Has your car ever felt like it has a mind of its own? As if it wants to make right- or left-hand turns while driving or braking?
If so, this could indicate a problem with the braking system. The cause of this pulling might be a stuck caliper. Because such a scenario would cause friction on one wheel and not the others, your car can pull to the side where the caliper is stuck.
Two other brake-related scenarios that could cause a car to pull would be a collapsed brake hose that would cause your calipers to move unevenly when applying the brakes, or uneven brake pads, which would also apply different amounts of pressure to different wheels.
Pulling, however, doesn’t always indicate a problem with the brakes. The cause could also come from unevenly inflated or worn tires, poor alignment or a problem with your vehicle’s suspension. This is why, if your car begins to pull, you’ll want to pull it into the nearest mechanic’s shop for a full workup.
4. Strange Sounds
Your mom always told you that blasting music in the car wasn’t good for your ears. Well, it’s not good for your brakes either.

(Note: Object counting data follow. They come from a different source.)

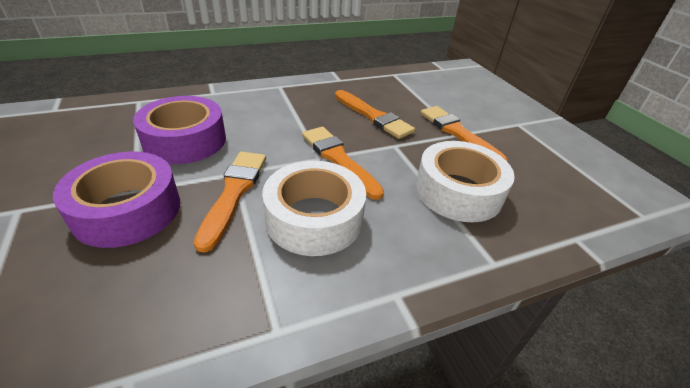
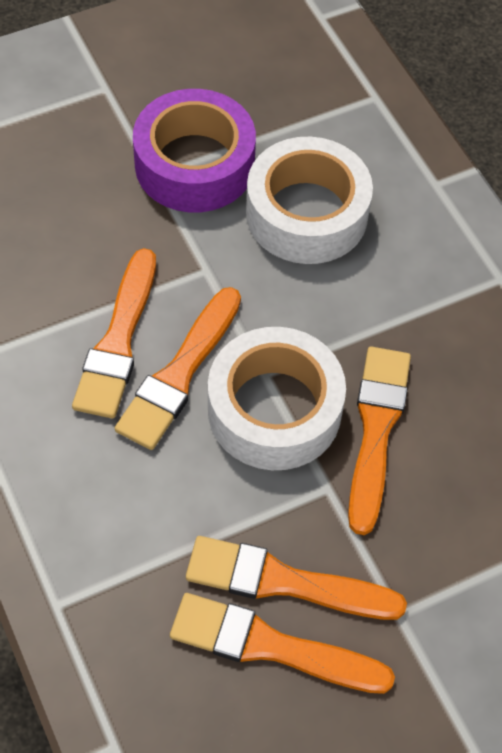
orange brush: 4 -> 5
purple tape: 2 -> 1

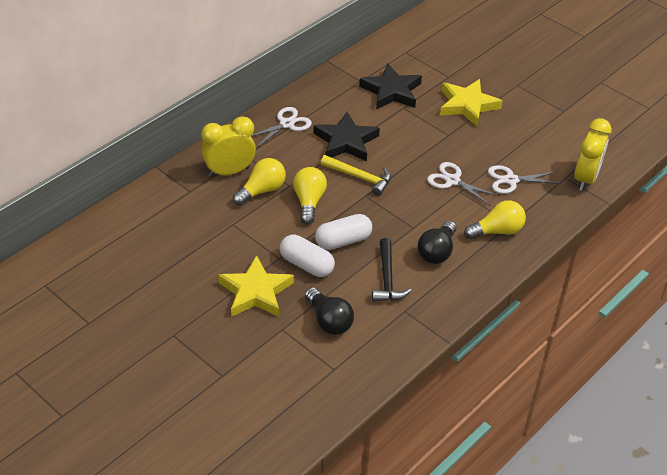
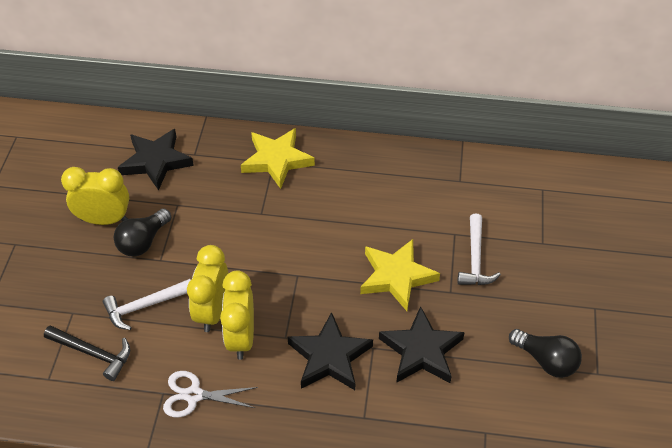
black star: 2 -> 3
white capsule: 2 -> 0
white hammer: 0 -> 2
white scissors: 3 -> 1
yellow clock: 2 -> 3
yellow hammer: 1 -> 0
yellow light bulb: 3 -> 0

That’s because one of the warning signs that your brakes need servicing can come from a small indicator in your braking system that emits a high-pitched squeal when your pads need replacing. And, while this sound is loud enough to be heard even when the windows are up, it might be tough to hear with Lady Gaga blaring from the stereo.

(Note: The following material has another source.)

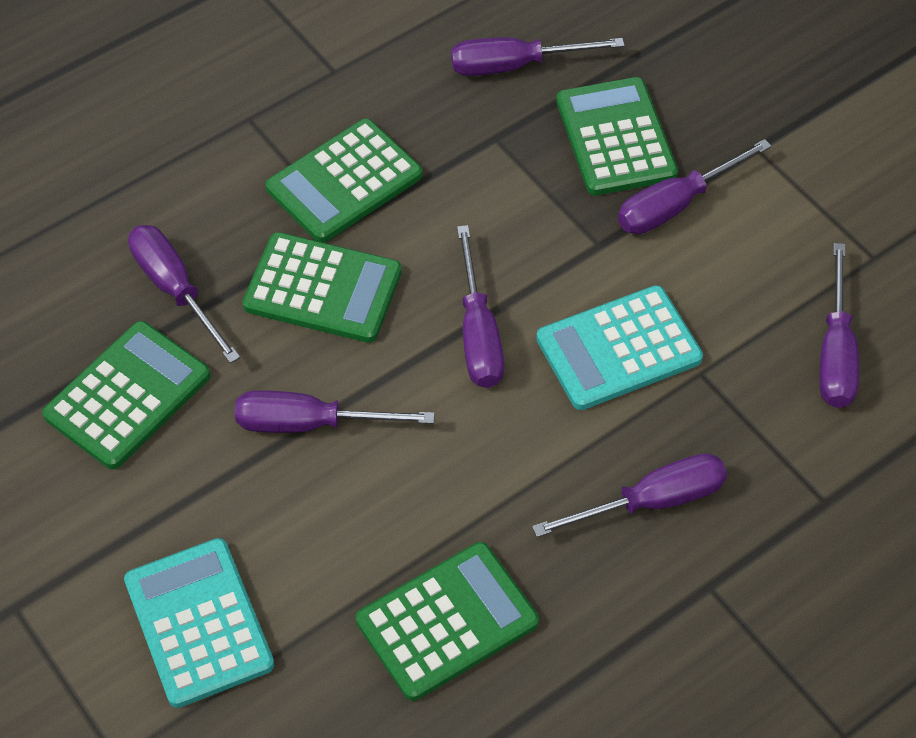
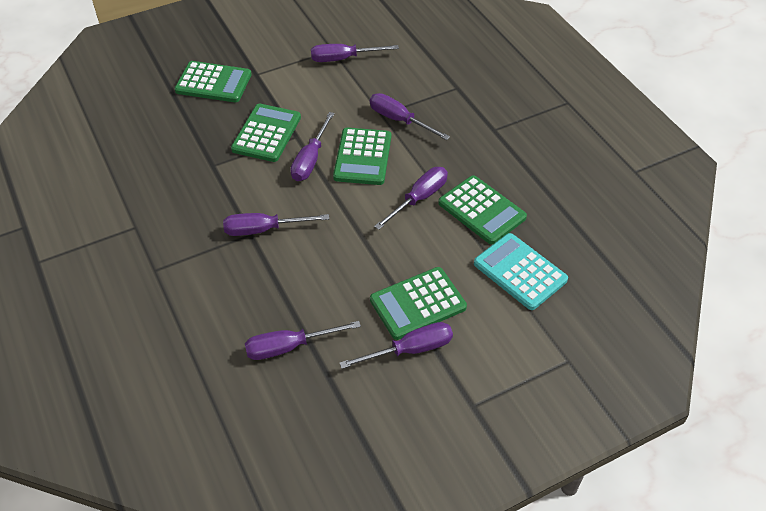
turquoise calculator: 2 -> 1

In addition to the squeal from the sensor, you’ll also want to listen for a harsh grinding sound. This means that you’ve gone completely through your brake pads and now when you apply the brakes, the metal of the calipers is grinding against the metal of your rotors. Not only is this an ineffective way to stop your car, chances are good that you’ll also damage your rotors, thus turning a relatively easy and inexpensive pad job into a more costly rotor resurfacing or replacement ordeal.
5. Worn Pads
First, a few words on how your brakes work.
Most cars use what is known as disc brakes. These function in much the same way as brakes on a ten-speed bicycle. A hydraulic system filled with brake fluid triggers a set of padded clamps known as calipers, causing them to squeeze together on a disc known as the rotor. The friction that occurs between the pads and the rotor eventually stops the car.